Major Robert Michael Armstrong of the Royal Regiment of Artillery was awarded the Military Cross for bravery in 2009 for inspiring British and Afghan troops to fight back when their convoy came under attack by the Taliban in Helmand Province in 2008. Armstrong, then 35 and serving with the Royal Irish, was said to have acted bravely whilst under fire.
A citation praised the Major's "swift, instinctive actions, personal courage and disregard for his own life". It continued: "As a result of his calm leadership under fire losses were prevented and the lives of those injured were saved."
However, following the announcement of Armstrong's award, two soldiers came forward to claim he had exaggerated his own actions, took credit for the actions of others and that the convoy had not come under attack following an explosion.
It was claimed Armstrong helped write his own citation, contrary to standard procedure, and a five-year investigation was undertaken by Brigadier Giles Hill of the 16 Air Assault Brigade.
When Military Police went to arrest Armstrong in 2012 they found almost 160 classified documents, ammunition and a morphine injector in his possession.
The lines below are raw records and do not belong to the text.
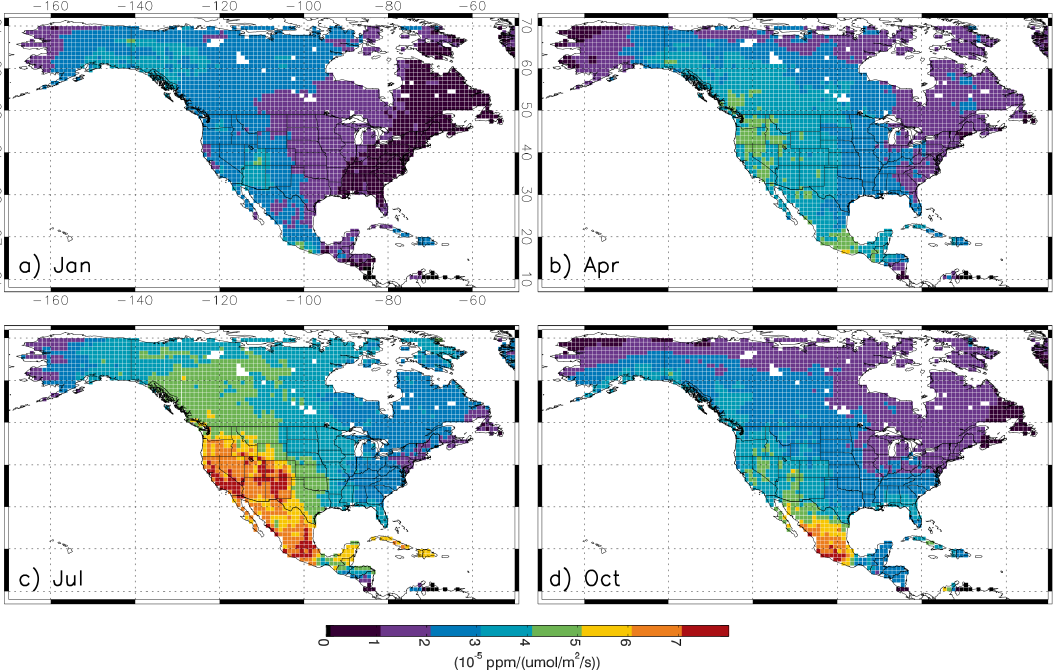
Figure 5. Jacobian values averaged over all observations and weekly flux intervals for the 1.57µm weighting function in (a) January, (b) April, (c) July, and (d) October.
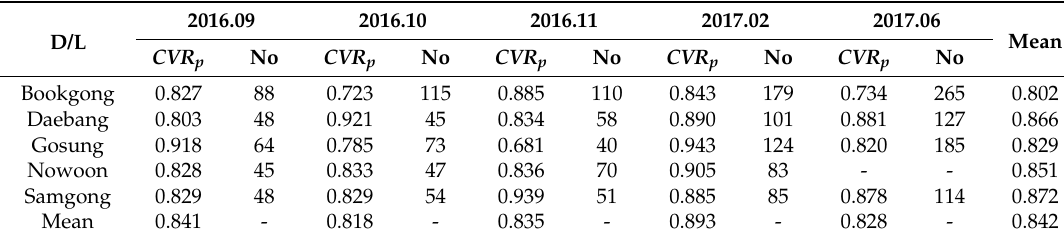
Table 3. CVR factors for the active power of the Chimsan substation (direct method).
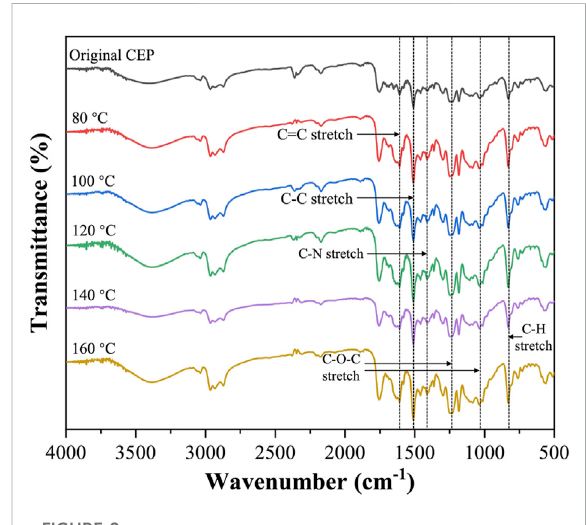
FIGURE 8 FTIRspectraoforiginalCEPandswellingCEPtreatedat80 ° C, 100 ° C, 120 ° C, 140 ° C, and 160 ° C.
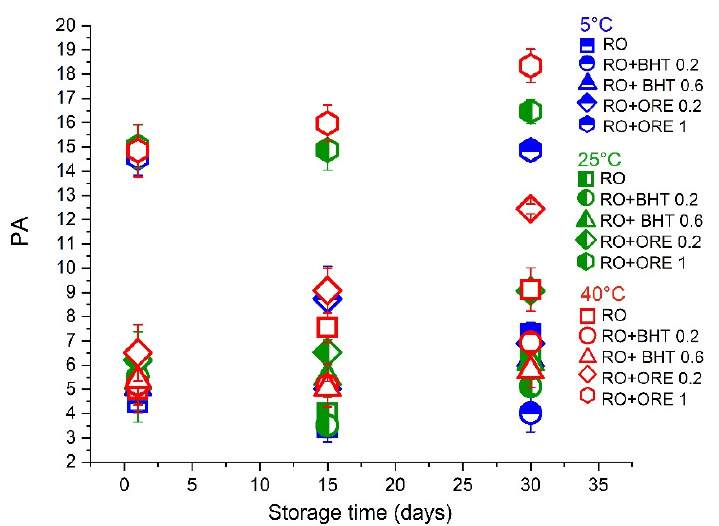
Figure 5. p-anisidine value (PA) of oil samples (pure raspberry oil–RO) and RO with added antioxidants (butylated hydroxytoluene—BHT, 0.2 or 0.6 wt%, and oregano essential oil—ORE, 0.2 or 1 wt%) during one month of storage at 5, 25, and 40 °C.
He was court-martialed and sentenced to a year in prison, suspended for two years.
Brigadier Hill's report was sent to the Armed Forces Operational Awards Committee which advised the Queen that she rescind the honour, which she did. Armstrong has chosen not to appeal. However through his lawyers he said he had played no part in the writing of the citation, there were shortcomings in the investigation and that Afghan soldiers had not been consulted.
In a statement the Ministry of Defence (MoD) said it could confirm "confirm that an investigation has concluded into the circumstances surrounding the award of a gallantry medal relating to an incident in Afghanistan".
There have been claims that soldiers serving in Helmand, Afghanistan have received awards for their actions which would not have been deemed worthy of an award in previous conflicts – so-called "medal inflation."
Army Major Charles Heyman told the Daily Mail that the withdrawal of Armstrong's honour cast doubt on the whole honours process.
"It is good to hear that the Army has come clean and withdrawn his award," said Major Heyman. "Nothing annoys a soldier more than people getting awards that they are not entitled to."